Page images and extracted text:
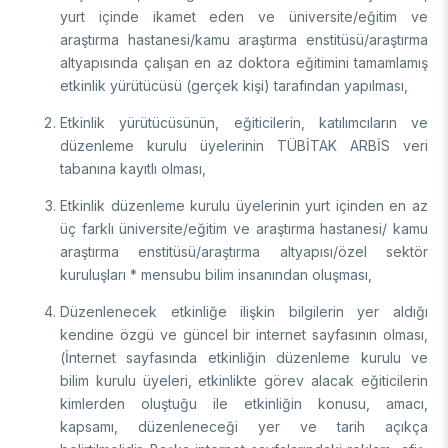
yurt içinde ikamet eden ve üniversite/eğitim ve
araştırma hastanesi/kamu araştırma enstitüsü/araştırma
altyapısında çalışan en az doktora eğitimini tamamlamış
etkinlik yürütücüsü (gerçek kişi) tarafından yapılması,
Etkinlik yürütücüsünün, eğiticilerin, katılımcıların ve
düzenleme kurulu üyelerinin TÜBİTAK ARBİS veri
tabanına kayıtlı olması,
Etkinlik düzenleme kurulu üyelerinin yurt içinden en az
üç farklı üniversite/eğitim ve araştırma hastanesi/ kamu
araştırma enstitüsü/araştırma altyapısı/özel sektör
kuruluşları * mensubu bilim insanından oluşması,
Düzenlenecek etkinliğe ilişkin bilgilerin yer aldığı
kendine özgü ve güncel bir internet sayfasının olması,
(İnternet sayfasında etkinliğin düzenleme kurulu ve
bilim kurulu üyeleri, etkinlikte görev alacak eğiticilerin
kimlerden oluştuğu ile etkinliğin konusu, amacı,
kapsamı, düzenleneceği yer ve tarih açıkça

Aim of the exercise — A single number is the whole answer: the number of lines in the entries that include "üniversite".

Solved exercise — 2